Department of Drug Metabolism and Pharmacokinetics, Millennium Pharmaceuticals Inc., 35 Landsdowne St, Cambridge, MA 02139, USA.
Rapid Commun Mass Spectrom. 2009 Dec;23(23):3736-42. doi: 10.1002/rcm.4311.
Nanoelectrospray ionization (nESI) coupled online with high-field asymmetric waveform ion mobility spectrometry (FAIMS) for small molecule analysis in a discovery pharmaceutical setting was examined. A conventional capillary pump, autosampler and nESI source were used to introduce samples directly into the FAIMS device. The FAIMS device was used to separate gas-phase ions on a timescale that was compatible with the mass spectrometer. The capability of the nESI-FAIMS combination to efficiently remove metabolite interferences from the parent drug, and reduce ion suppression effects, was demonstrated. On average, 85% of the signal intensity obtained from a neat sample was preserved in the extracted plasma samples. Standard curves were prepared for several compounds. Linearity was obtained over approximately 3 to 4 orders of magnitude. Comparison of results from nESI-FAIMS with those from conventional LC/MS for a mouse pharmacokinetic study yielded concentration values differing by no more than 30%.

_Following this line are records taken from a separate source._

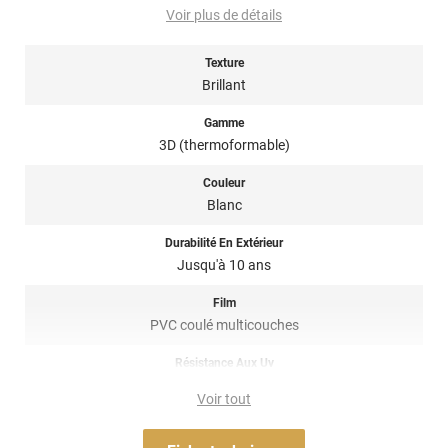
les poussières mais aussi que la carrosserie soit trop froide.
Voir plus de détails
Idéalement il faudrait poser le covering à une température
supérieure à 15 degrés.
Texture
Nettoyage : les produits utilisés pour le nettoyage et l'entretien
Brillant
du covering, doivent être sans composants abrasifs, au pH
idéalement équilibré c'est à dire ni trop acide, ni trop alcalin
Gamme
(niveau de pH entre 5 et 9), sans alcool, ni acides, ni
3D (thermoformable)
ammoniaque, ni chlore, ni éther de glycol, ni détergents
nuisibles...
Couleur
Blanc
Note importante : faire son choix entre un covering 2D ou 3D ?
Durabilité En Extérieur
Pour rappel ce
film de covering
dispose d’une finition 3D, c’est-à-
Jusqu'à 10 ans
dire qu’il est thermoformable. Il est donc sensible à la chaleur
(décapeur thermique ou sèche-cheveux), il est conseillé dans la
Film
pose de covering sur tout type de surface, planes à très
PVC coulé multicouches
courbées ! Il est donc privilégié pour un
total covering
mais
également sur du
partiel covering
comme des rétroviseurs par
Résistance Aux Uv
exemple. Un doute ? N’hésitez pas à contacter notre équipe pour
oui
plus d’information !
Voir tout
Adhésif
Acrylique solvant, sensible à la pression, repositionnable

在发现药物环境中,对与纳米电喷雾电离(nESI)与高场非对称波形离子迁移谱(FAIMS)在线联用进行小分子分析进行了考察。采用常规毛细管泵、自动进样器和 nESI 源将样品直接引入 FAIMS 装置。FAIMS 装置用于在与质谱仪兼容的时间尺度上分离气相离子。结果表明,nESI-FAIMS 联用能够有效地去除母体药物中的代谢物干扰,并减少离子抑制效应。平均而言,从纯样品获得的信号强度的 85%在提取的血浆样品中得以保留。对几种化合物进行了标准曲线的制备。在大约 3 到 4 个数量级范围内获得了线性关系。对小鼠药代动力学研究中 nESI-FAIMS 与常规 LC/MS 结果的比较表明,浓度值差异不超过 30%。